The end result is that the old days of scores of manufacturing pathways in a factory have exploded into thousands of combinatorial groupings. Capability has bred complexity.
Why flow matters more than speed
And the problem isn’t any single finishing stage. It’s the number of them. Depending on the product, a job might need trimming, cutting, routing, matching, pressing, additional decoration, pre-shipping and accessorising – each one a sub-process, most of them still dependent on individual operators and disconnected systems.
The result is familiar to anyone who’s walked a finishing floor – production looks strong at the front end, then slows through finishing as volume bubbles up at particular stages (the polite way of saying stock piled high at a process stage). SLAs get missed. Profit leaks out through steps nobody’s watching.

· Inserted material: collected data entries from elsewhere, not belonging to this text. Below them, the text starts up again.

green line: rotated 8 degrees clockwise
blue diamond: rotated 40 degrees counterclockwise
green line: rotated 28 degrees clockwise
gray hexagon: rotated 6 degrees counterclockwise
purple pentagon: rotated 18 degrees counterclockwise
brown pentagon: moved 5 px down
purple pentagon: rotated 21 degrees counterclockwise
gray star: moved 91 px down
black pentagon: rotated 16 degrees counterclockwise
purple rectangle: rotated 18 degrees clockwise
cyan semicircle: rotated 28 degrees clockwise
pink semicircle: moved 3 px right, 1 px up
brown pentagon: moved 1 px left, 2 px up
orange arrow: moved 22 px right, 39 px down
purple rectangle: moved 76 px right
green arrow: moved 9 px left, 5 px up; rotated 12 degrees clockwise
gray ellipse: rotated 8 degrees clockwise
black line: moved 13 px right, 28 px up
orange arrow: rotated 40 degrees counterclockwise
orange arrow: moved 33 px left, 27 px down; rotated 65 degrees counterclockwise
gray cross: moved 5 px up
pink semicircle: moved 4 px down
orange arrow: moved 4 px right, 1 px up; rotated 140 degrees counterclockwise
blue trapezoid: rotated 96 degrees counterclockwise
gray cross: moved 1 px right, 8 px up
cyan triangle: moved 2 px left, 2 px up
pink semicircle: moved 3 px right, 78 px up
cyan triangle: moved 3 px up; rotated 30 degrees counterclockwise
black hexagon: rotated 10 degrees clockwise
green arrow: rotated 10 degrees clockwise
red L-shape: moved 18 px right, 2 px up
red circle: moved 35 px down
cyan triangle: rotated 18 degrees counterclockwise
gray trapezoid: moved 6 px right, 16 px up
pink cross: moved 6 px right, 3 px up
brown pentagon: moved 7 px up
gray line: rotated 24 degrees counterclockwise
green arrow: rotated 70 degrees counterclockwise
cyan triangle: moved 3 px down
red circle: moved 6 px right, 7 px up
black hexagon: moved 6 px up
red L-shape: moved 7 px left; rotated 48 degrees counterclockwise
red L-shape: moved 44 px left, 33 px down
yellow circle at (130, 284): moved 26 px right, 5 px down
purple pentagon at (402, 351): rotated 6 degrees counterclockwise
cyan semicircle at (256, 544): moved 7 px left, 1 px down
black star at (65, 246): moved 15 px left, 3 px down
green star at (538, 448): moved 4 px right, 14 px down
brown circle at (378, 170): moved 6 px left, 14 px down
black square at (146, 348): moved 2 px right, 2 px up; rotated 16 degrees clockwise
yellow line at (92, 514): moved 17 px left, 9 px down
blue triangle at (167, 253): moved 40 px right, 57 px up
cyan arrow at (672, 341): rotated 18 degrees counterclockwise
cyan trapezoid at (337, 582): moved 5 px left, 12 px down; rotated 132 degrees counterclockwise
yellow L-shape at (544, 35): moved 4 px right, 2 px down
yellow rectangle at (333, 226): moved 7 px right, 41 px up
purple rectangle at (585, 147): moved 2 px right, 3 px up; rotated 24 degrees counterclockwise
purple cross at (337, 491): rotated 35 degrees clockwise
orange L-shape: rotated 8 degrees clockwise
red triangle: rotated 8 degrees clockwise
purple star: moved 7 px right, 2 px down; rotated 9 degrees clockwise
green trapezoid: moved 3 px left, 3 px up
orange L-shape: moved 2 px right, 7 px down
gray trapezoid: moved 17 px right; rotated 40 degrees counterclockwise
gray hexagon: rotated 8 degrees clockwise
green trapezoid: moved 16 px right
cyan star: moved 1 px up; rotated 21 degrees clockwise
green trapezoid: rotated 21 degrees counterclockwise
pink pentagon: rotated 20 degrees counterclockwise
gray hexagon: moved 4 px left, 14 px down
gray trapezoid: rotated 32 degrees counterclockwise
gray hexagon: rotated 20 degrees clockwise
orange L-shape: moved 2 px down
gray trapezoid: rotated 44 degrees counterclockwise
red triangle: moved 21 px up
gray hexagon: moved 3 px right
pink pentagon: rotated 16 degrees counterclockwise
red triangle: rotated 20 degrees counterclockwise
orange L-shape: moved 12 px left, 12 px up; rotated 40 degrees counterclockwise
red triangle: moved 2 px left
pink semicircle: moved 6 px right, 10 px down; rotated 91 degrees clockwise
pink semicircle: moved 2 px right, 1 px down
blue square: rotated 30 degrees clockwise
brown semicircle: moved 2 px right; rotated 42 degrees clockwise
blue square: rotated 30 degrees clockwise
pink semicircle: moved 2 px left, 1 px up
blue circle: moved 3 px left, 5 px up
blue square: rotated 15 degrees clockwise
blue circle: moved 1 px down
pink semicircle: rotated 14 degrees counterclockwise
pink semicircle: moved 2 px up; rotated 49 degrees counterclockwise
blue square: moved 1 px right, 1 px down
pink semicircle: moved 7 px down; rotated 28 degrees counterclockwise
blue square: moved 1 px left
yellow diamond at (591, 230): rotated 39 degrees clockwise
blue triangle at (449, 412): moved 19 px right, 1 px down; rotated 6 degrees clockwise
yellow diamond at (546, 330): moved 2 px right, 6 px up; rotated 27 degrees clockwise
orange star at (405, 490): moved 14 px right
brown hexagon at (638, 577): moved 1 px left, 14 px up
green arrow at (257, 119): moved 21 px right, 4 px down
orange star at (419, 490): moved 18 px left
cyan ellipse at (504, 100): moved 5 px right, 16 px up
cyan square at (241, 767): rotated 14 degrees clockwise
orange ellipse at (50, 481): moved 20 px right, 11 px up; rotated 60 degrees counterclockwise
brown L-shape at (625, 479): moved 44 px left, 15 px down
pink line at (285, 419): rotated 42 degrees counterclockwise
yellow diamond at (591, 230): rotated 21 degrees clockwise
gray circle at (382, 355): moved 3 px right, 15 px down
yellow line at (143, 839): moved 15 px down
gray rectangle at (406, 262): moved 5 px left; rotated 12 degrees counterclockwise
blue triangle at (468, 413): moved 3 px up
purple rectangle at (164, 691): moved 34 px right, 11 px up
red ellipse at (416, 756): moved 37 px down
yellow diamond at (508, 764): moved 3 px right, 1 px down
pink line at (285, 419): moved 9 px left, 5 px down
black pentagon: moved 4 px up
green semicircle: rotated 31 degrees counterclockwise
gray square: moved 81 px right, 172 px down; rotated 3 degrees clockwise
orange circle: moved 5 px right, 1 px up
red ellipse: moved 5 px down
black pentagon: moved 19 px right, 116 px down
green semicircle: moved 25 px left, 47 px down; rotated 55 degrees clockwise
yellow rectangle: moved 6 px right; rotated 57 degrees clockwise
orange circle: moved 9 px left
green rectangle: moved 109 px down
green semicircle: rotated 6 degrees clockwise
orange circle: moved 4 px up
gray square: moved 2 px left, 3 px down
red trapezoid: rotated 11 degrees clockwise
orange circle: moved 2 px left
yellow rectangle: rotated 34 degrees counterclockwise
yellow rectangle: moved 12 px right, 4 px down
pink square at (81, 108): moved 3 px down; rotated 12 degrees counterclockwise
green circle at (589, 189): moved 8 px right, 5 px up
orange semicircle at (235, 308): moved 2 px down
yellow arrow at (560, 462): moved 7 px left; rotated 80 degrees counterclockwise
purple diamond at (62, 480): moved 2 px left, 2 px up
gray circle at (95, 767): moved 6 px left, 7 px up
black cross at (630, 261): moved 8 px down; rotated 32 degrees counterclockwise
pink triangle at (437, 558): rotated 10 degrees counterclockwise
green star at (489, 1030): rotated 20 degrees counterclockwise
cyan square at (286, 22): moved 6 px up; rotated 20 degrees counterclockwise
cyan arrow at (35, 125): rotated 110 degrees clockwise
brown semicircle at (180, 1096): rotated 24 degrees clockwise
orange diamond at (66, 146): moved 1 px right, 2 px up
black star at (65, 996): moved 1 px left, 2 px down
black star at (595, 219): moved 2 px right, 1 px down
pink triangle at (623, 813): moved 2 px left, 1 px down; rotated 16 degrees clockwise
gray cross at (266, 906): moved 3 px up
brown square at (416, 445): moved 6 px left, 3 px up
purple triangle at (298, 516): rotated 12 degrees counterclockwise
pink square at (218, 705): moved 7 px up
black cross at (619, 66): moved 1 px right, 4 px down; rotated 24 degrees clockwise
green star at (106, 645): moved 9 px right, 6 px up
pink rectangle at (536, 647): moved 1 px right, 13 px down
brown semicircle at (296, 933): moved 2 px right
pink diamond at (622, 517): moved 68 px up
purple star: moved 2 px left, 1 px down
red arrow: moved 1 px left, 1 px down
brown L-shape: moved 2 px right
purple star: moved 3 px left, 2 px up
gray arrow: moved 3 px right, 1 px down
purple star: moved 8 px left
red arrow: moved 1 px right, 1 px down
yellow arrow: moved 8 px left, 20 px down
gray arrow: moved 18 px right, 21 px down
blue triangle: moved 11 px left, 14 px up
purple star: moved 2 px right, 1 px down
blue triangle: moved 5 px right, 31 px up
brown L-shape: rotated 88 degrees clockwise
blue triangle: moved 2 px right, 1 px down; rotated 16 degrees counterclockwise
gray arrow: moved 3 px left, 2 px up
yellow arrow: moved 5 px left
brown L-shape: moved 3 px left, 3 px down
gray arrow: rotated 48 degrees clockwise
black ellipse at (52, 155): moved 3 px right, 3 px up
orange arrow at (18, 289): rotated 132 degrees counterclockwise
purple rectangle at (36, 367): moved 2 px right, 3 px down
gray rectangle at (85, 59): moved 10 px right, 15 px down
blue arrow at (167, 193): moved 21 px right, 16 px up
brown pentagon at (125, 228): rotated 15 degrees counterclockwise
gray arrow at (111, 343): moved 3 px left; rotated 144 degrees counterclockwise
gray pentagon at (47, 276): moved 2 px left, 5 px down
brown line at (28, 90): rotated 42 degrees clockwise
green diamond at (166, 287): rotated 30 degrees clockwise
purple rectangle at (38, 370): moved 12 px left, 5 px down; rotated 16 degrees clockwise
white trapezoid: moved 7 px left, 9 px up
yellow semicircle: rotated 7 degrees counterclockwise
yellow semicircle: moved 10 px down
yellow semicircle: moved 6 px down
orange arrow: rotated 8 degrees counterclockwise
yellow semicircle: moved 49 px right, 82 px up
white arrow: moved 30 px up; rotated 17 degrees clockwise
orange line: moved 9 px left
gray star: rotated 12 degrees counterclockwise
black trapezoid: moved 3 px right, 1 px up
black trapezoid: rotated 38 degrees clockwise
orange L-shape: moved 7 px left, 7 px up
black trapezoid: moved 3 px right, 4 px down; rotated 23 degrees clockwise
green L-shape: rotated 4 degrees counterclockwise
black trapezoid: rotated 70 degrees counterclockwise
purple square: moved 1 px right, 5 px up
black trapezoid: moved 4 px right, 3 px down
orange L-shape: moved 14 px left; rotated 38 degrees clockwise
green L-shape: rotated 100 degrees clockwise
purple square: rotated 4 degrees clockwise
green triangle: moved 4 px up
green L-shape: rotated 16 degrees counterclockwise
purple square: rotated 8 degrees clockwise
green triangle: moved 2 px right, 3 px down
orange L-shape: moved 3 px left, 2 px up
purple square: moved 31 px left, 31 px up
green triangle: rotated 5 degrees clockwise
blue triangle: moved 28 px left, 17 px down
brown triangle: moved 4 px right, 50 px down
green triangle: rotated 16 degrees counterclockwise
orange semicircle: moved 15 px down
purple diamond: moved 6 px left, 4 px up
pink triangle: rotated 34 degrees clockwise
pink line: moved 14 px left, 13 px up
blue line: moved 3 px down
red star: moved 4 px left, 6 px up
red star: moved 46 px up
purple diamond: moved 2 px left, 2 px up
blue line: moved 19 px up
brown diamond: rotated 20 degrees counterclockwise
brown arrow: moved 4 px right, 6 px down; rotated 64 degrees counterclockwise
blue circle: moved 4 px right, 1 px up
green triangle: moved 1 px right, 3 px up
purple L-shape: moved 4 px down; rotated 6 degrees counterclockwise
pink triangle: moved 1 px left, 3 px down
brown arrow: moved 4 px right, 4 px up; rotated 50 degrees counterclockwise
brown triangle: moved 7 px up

I see all too often that the solution is throwing hardware at the slow stage. Sometimes that’s right, but often it isn’t. What actually fixes flow is getting work moving through the factory at the right rate, so each stage is fed just-in-time instead of in surges (or floods).
What software needs to do
To make this happen comes down to three functions:
- Sequence work into optimal batches by configuration and quantity (that sets up the flow)
- Provide visibility – where the work is, its cycle rate and what its status is (provides the feedback mechanism for adjusting the flow rate and the insight to where the problem really lies)
- Deliver instruction – what to do, and what to do next (support the team so that they have an information safety net and clear guidance how to execute work, no matter how complex the job)
Software-led workflow, run by the priority rules that define how your business actually operates, replaces manual interpretation and reduces how much the business depends on any one specialist knowing the process by heart. Production gets consistent, resilient and – in a labor market this tight – more flexible in who can do what.
Finishing is where the value is now
Decoration, embellishment and options have become the main way businesses differentiate, and product ranges have exploded even in categories that used to be simple, like apparel.
More options means more complex workflows, which feeds straight back into the need for accurate routing at the right cadence, with visibility and control built in.
A low-margin commodity business can get by on simple sequencing. Add variability – more SKUs, more decoration options, more product types – and software stops being a nice-to-have and becomes the thing holding the operation together.
So the question worth asking isn’t how fast you can print anymore. It’s where does the job stop flowing after printing?